Addresses review feedback. A seekable stream positioned past its end (e.g. BytesIO(b"abc").seek(10), or a file left beyond EOF) makes `end - start` negative. That negative count becomes `head -c -N`, which means "all but the last N bytes" and reads to EOF — re-hanging over a TLS stdin — while the send loop (`remaining > 0` false) sends nothing. Clamp the measured length to 0: a position past end has no readable bytes, so a 0-byte write (`head -c 0`, which exits immediately) is the correct and safe result. Co-Authored-By: Claude Opus 4.8 (1M context) <noreply@anthropic.com>
seratch
left a comment
There was a problem hiding this comment.
Thanks for the contribution. I traced this against #3718, and this PR targets the same failing path: Docker sandbox file materialization through _stream_into_exec for session.write() / apply_manifest(). The byte-count framing approach is a good fit here because it keeps the existing exec-stdin path, avoids put_archive() and its volume-driver mount issue, and removes the dependency on stdin half-close delivery.

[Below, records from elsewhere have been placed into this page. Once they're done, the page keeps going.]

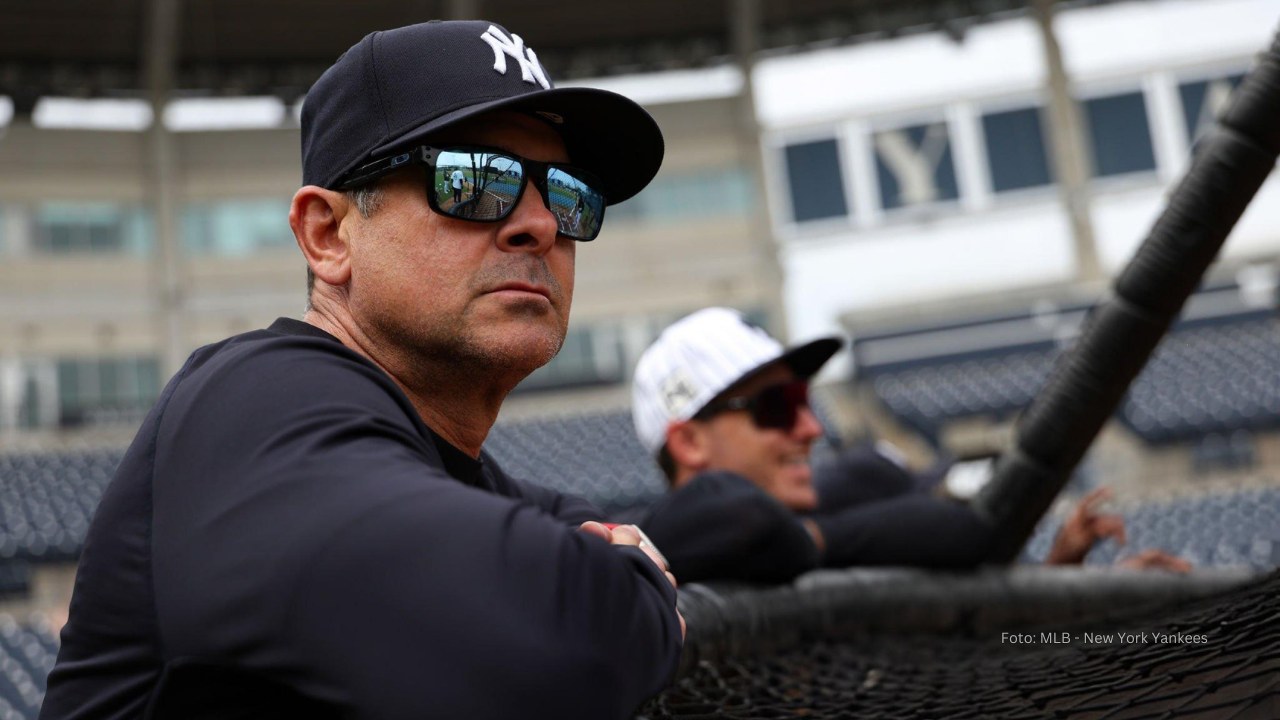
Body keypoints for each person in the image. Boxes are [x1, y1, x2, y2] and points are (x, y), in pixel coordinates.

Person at [40, 20, 682, 720]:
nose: (541, 224)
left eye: (567, 195)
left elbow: (660, 530)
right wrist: (632, 593)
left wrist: (623, 567)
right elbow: (552, 634)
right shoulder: (252, 397)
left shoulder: (448, 465)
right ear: (328, 235)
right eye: (473, 180)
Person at [629, 307, 1190, 584]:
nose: (811, 428)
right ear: (691, 443)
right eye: (776, 408)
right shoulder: (649, 561)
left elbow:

I also ran a local runtime check against a real Docker container. On the current unix-socket Docker context, both base and this PR pass normal write() / hydrate_workspace() round trips, and this PR also passes the new stream_into_exec tests, a non-seekable stream write/read, and the missing-head failure path where it now raises WorkspaceArchiveWriteError instead of silently writing an empty file. I could not reproduce the TLS-specific hang locally because my Docker context is not TLS-backed, but the code path and issue scope line up with #3718.
Before merging, please make one focused cleanup fix: if _measure_stream() creates a SpooledTemporaryFile for a non-seekable stream and then stream.read() or spool.write() raises before returning, the spool should be closed inside _measure_stream() because the caller never receives it. Please add a regression test for that failure path.
|
Also, can you fix the mypy/pyright errors? |
What
Resolves #3718
Fixes a hang in the Docker sandbox:
session.write()/apply_manifest()blocks forever whenDOCKER_HOSTis reached over TLS (Docker-in-Docker sidecars, remote daemons).Root cause
DockerSandboxSession._stream_into_execstreams the payload into adocker execrunningtar -x/catfrom stdin, then signals end-of-input withraw_sock.shutdown(socket.SHUT_WR)(insideexcept Exception: pass). Over a TLS transport that half-close never delivers a stdin-EOF to the container, so the in-container reader blocks forever, the exec never exits, and the client's drain loop hangs. Over a unix socket the half-close works, which is why this only bites TLS daemons.Fix
Frame the payload by length and pipe the real command through
head -c <n>, so the reader terminates on a byte count instead of a stdin half-close:put_archive()(volume-driver-mount plugins reject the duplicateMount, per the existing comments inread/write).shutdown(SHUT_WR)is left in place as a harmless best-effort no-op; termination no longer depends on it._stream_into_exec). The interactive PTY path is untouched.Length measurement (off the event loop, bounded memory)
_measure_streamruns entirely on the executor thread (never the event loop):seek/tellwith zero copy.SpooledTemporaryFile— kept in memory up to 16 MiB, then spilled to disk — so the length can be framed without buffering the whole payload in RAM. The spool is closed in afinally.Tests
Adds regression tests to
tests/sandbox/test_docker.py:test_stream_into_exec_length_frames_stdin_payload— asserts the exec command ishead -c <n>-framed with<n>== payload byte length, and that exactly the payload is streamed (payload includes NUL / non-UTF-8 bytes).test_stream_into_exec_frames_non_seekable_stream— a non-seekable stream is spooled and framed with the correct byte count.Validation:
tests/sandbox/→ 817 passed, 20 skippedruff format --checkandruff check→ cleanNotes
Discovered while running the Strix pentest tool (which uses this SDK's Docker sandbox) inside a Kubernetes dev workspace whose only Docker access is a TLS-only DinD sidecar — the scan hung during workspace materialization until this fix.